Youths need to understand importance of elections

Young people are very cynical when it comes to elections; they don’t think it actively affects them and that is what we are trying to show them,” visiting voting rights expert Marcia Johnson-Blanco said on Monday.

Johnson-Blanco, a Linden-born American, is Co-Director of the Lawyers’ Committee Voting Rights Project and Adjunct Professor of Law at the Georgetown University Law Centre.

Ahead of a fund raising dinner on Monday to support the work of the Guyanese Women’s Roundtable (GWR), Johnson-Blanco expressed her joy to be here in this “exciting time.”

She also noted that a lot of people have an ingrained cultural idea that they should be loyal to a party even if they don’t represent their best interest. Young people, in particular, she added, need to be activist if they want solutions to their problems.

Ahead of Monday’s general elections, Johnson-Blanco and GWR activist Dawn Stewart are facilitating voters’ education and voters’ issues fairs that will be held during the week.

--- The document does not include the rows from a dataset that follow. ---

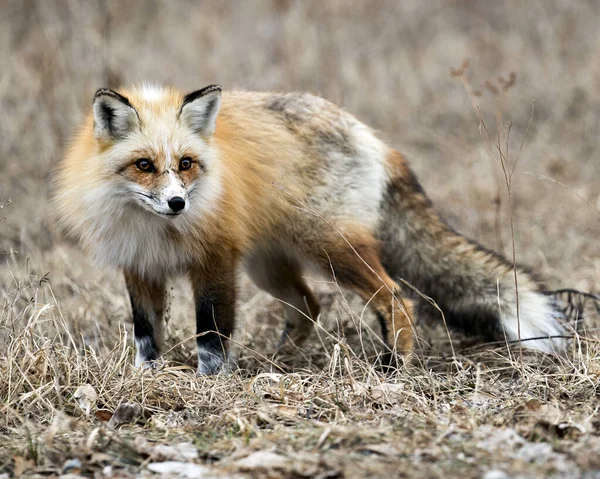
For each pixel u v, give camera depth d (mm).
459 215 16000
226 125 10594
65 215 10133
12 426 7922
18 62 19109
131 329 11398
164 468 6703
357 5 24562
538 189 16703
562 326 10453
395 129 20000
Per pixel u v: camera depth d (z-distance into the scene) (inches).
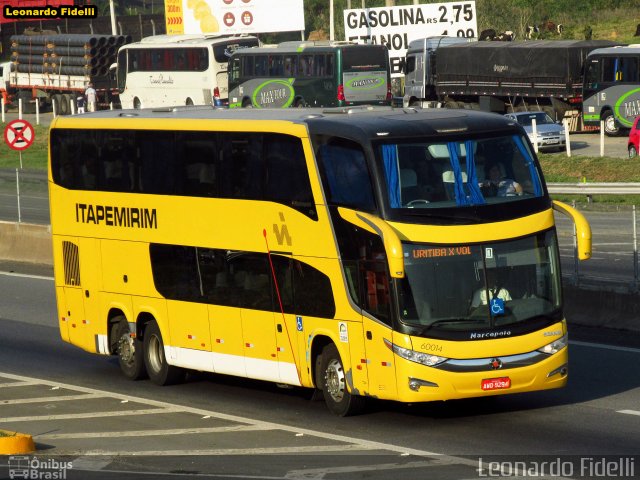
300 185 869.8
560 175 2496.3
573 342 1100.5
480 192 823.7
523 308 819.4
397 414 863.1
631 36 4357.8
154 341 1026.7
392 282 799.7
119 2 6397.6
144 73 3875.5
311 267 862.5
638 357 1027.3
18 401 962.7
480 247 812.0
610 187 1993.1
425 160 820.0
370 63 3262.8
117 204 1042.7
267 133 898.1
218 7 4328.3
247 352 930.1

At a press conference held on Monday at the Monique’s Caring Hands Support Centre, Stewart said the GWR is trying to create an understanding and harmony before elections and make Guyana a more peaceful and healthy democracy. She noted that Guyana is a “young” country and can only mature if its women and youths find their voices.

Monday’s fundraising dinner, hosted at the Pegasus Hotel, was intended to raise funds to hire buses to shuttle the elderly from regions Three and Four to their respective polling stations between 6AM and 12PM on polling day, so they can “vote early and then go home and, as the young people say, chill,” Stewart stated.